• _WHAT YOU HAVE TO DO_: Could you reproduce the records from their start through the line containing "1: (1004, 231)", substituting "image pixels" for "absolute pixels" and keeping everything else the same? Leave the pictures out of your answer.

• _SUPPLIED DATA_:
· · ·

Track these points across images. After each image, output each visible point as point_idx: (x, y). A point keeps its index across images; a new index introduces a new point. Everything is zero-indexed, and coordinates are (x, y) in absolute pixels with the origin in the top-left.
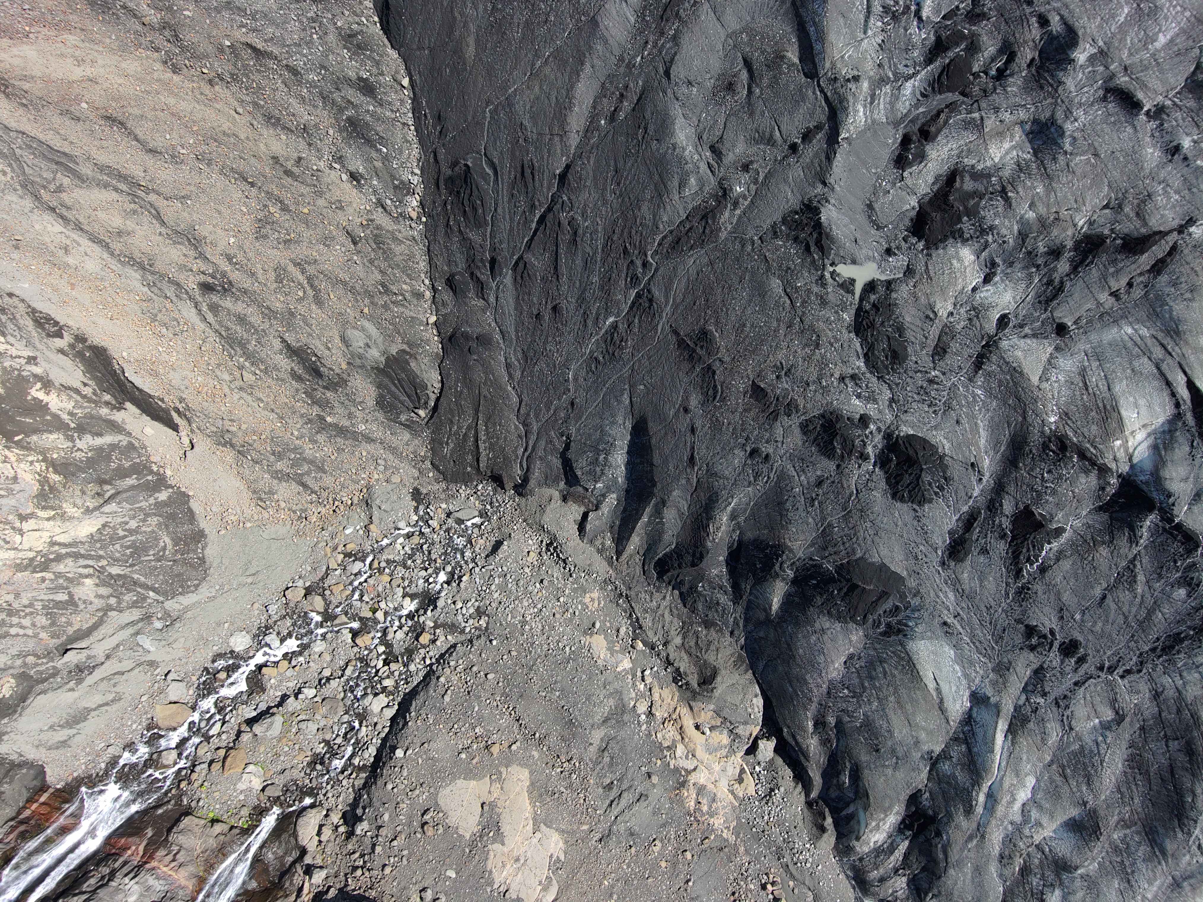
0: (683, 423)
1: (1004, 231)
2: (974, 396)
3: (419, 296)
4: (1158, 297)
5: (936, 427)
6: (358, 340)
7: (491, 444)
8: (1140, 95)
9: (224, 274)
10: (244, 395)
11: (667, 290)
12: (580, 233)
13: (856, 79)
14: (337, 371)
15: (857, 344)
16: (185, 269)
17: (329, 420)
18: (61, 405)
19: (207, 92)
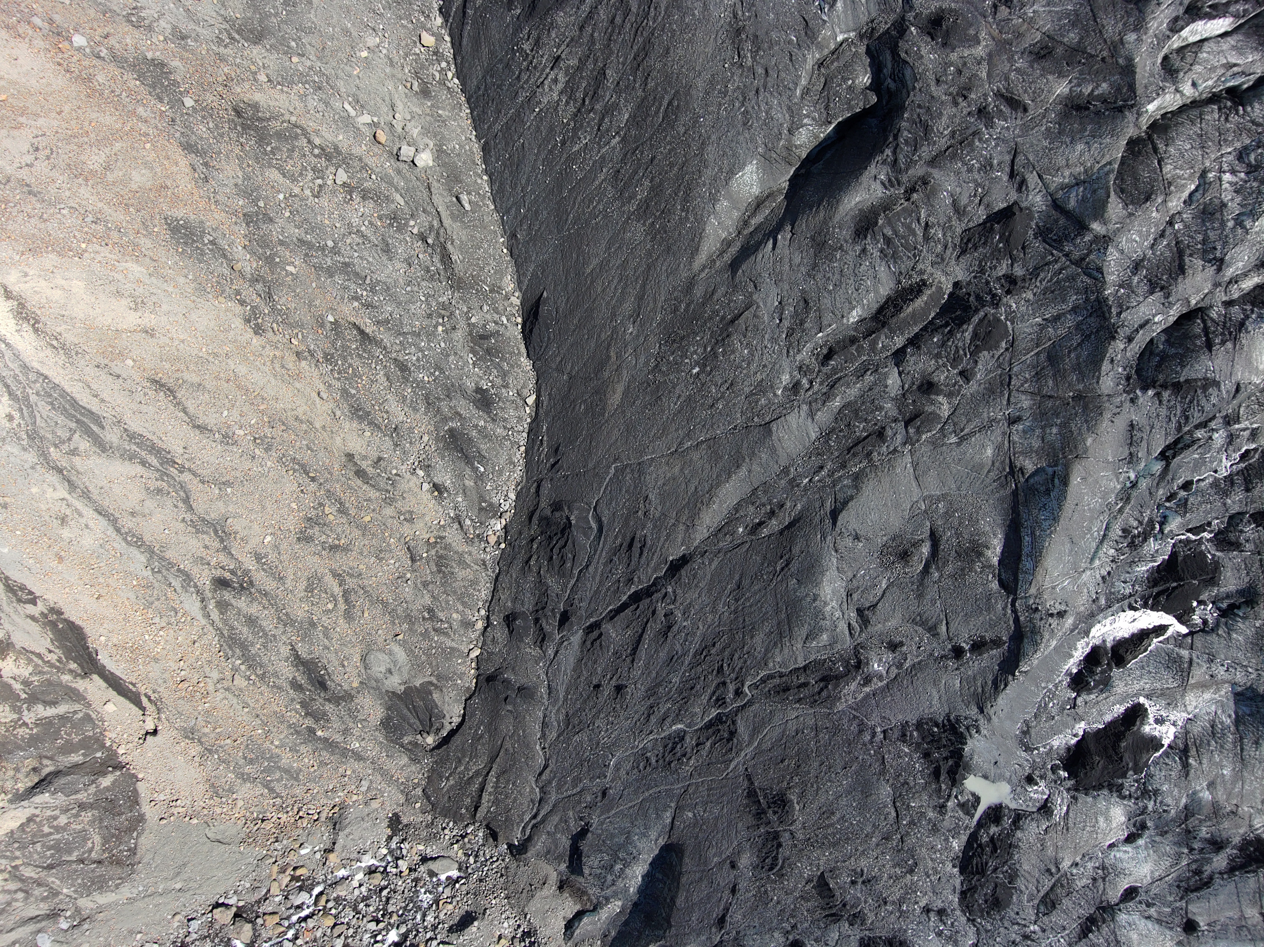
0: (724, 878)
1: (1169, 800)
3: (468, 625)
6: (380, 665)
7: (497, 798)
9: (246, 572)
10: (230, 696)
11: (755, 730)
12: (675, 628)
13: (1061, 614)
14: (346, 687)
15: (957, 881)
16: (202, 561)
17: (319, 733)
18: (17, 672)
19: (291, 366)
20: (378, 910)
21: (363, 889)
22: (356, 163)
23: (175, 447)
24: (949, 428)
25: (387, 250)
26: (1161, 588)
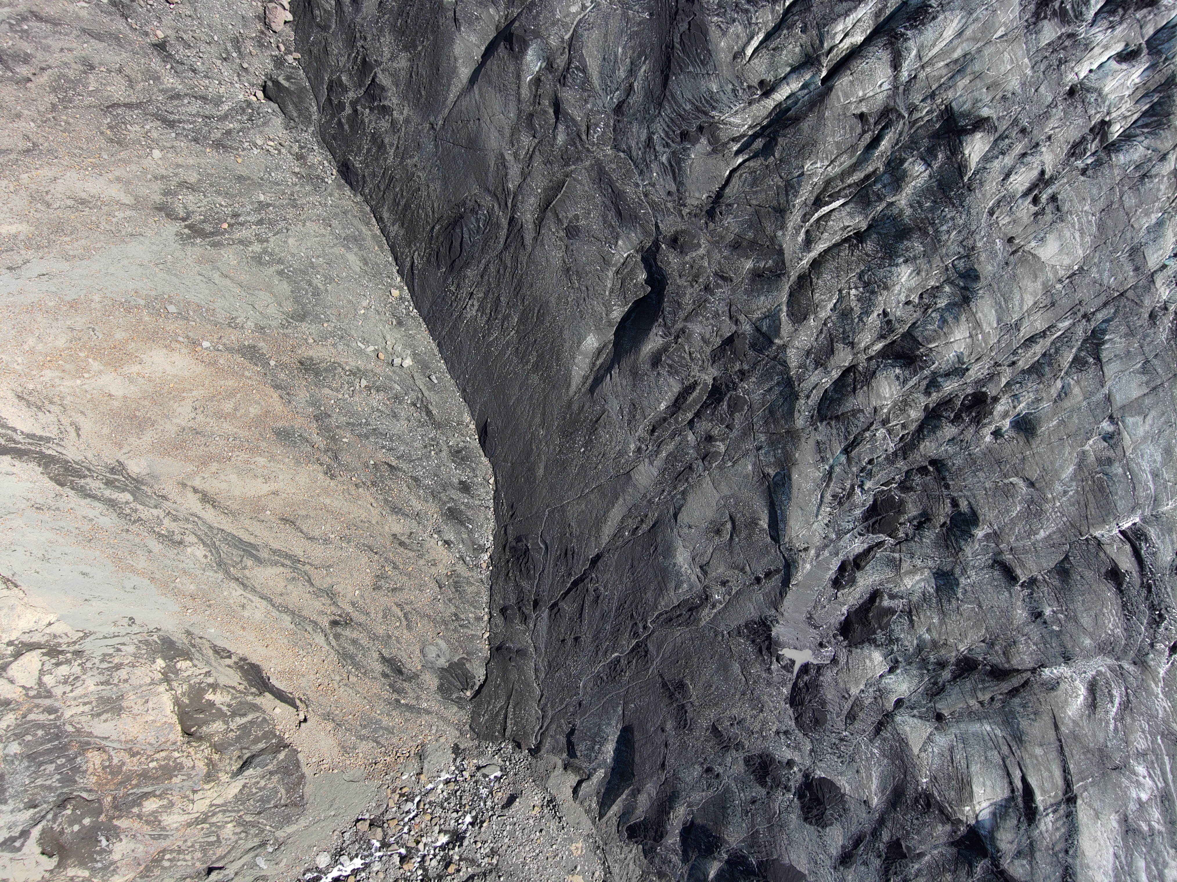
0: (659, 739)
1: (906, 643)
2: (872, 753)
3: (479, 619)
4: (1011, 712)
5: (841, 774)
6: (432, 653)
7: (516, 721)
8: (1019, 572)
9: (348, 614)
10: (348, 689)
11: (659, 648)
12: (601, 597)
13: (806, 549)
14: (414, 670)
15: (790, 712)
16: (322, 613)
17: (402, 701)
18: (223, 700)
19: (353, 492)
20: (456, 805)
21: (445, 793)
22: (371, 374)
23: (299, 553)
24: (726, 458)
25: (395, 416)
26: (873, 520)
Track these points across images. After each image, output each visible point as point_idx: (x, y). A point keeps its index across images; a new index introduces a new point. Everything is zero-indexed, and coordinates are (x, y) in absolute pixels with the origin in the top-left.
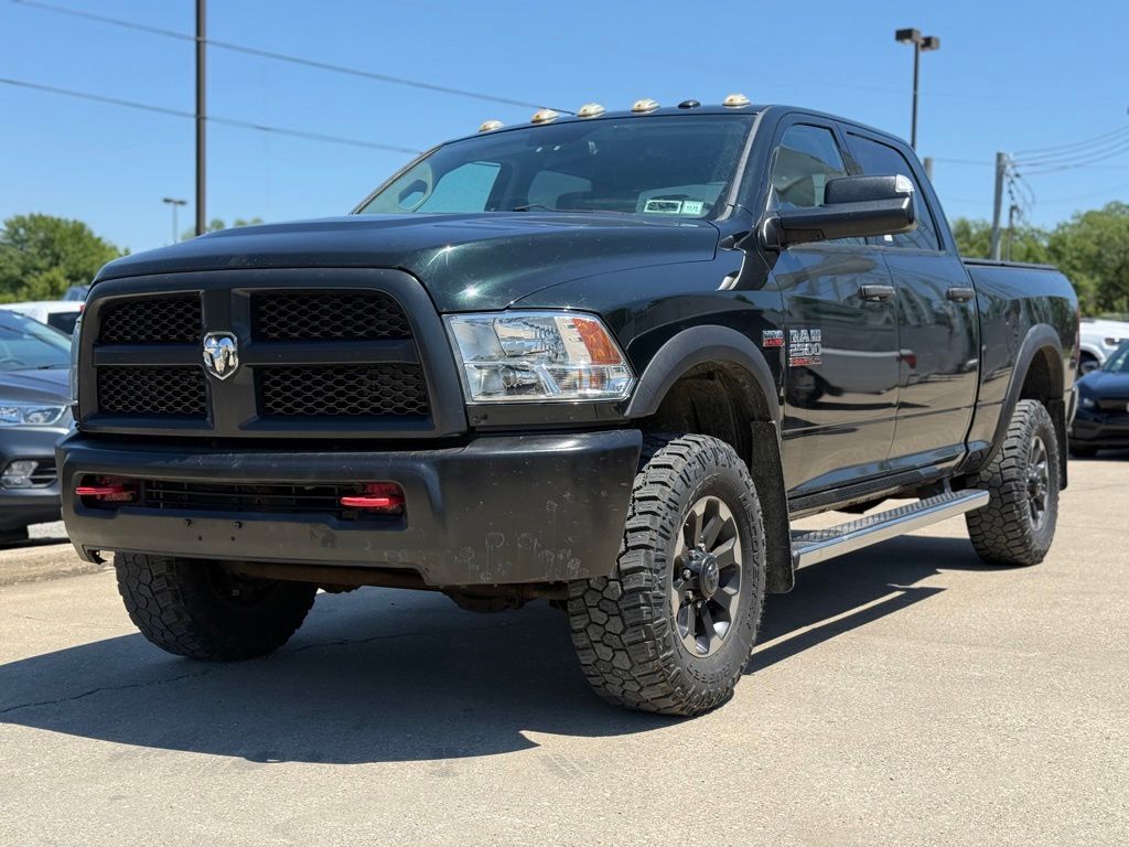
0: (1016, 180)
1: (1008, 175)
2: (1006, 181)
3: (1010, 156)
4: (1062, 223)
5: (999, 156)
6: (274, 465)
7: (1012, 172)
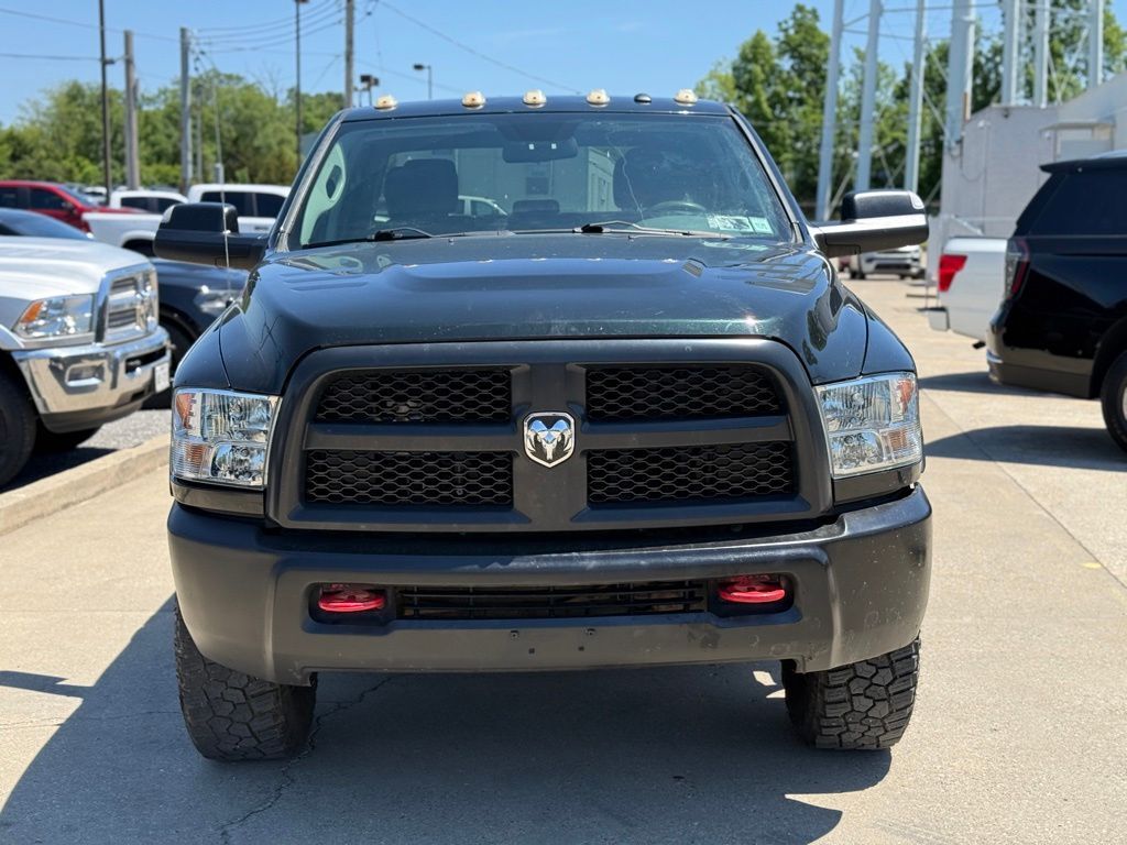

· · ·

• _RESPONSE_:
Track these points across images. After each image, output each visible point as point_idx: (x, y). A point keeps its index across images; a new index introduces a new point. Everything is zero-indexed, and coordinates are (x, y) in image pixels with the origin in the top-left.
0: (683, 423)
1: (1004, 231)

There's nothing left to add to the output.